Exponential Backoff And Jitter story
“Damn it, exponential backoff!!”
“What is that technique?”
A story that I don't understand is about to unfold...
Thank you for your hard work.
This is Matsuyama, also known as the Living Dead, from the System Development Department.
It's been a while since I last updated my blog, but
I didn't have the motivation to write some sample code and make something work, so
I thought I'd write a little bit about algorithms this time.
for example
Client ↔︎ If an error is returned from the server during communication between the server,
possible behavior on the client side is:
① Display an error message and cancel the process
② Execute the same communication again (retry)
③ Become unable to proceed
③ is out of the question since it's just a bug, but I think it's mostly ① or ②.
Especially in the case of a flow where the processing cannot be interrupted, I think you would expect recovery from ②.
retry
Let's think about retry for a moment.
The response was simply an error, so I'll try again.
In this case, the process of request → response (error) → retry will be repeated endlessly.
If a failure occurs on the server side for some reason,
all users will keep retrying (the situation is no different from a DoS attack),
the load on the server will suddenly increase, and the server will eventually go down
. This could lead to the worst situation.
It is a bitter memory that it actually developed...
The algorithm used to distribute such high loads
is the ``Exponential Backoff'' mentioned at the beginning.
exponential backoff
Directly translated,
・Exponential = Exponential
・Backoff = Backward
, which means that it is an algorithm that moves backwards (delays) the retry interval exponentially.
If an error occurs, retrying
1 second, 2 seconds, 4 seconds, 8 seconds, etc.
, thereby reducing the overall number of retries and achieving efficient retries.
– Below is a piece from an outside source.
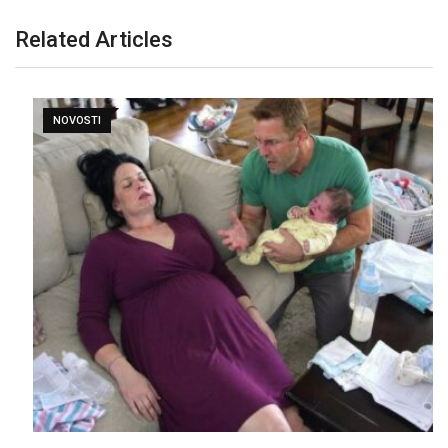
Related Articles
NOVOSTI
Masu.
It is also explained on AWS.
AWS explanation
jitter
However, a simple exponential function may result in many requests occurring at the same time.
(Users who access at the same time will have the same retry interval.)
Therefore, "jitter" is used in conjunction with exponential.
Directly translated
, jitter = time lag
.
By giving a width to the retry interval using a random value, it becomes possible to distribute simultaneous retries.
Detailed verification results are summarized in an article on the AWS Solution Architect blog
summary
In reality, you need to consider things like the upper limit on the number of retries and timeouts, but
this time I'll just introduce exponential backoff and jitter.
In the case of temporary errors or failures, I think that retrying often resolves the problem.
Please keep in mind if it takes some time to recover,
you can improve the situation without putting unnecessary load on it by doing efficient retries like the one introduced here I'm lucky.
, I used the one at the beginning
``exponential backoff seems like a special move.''
It's simple, but that's all for today's story.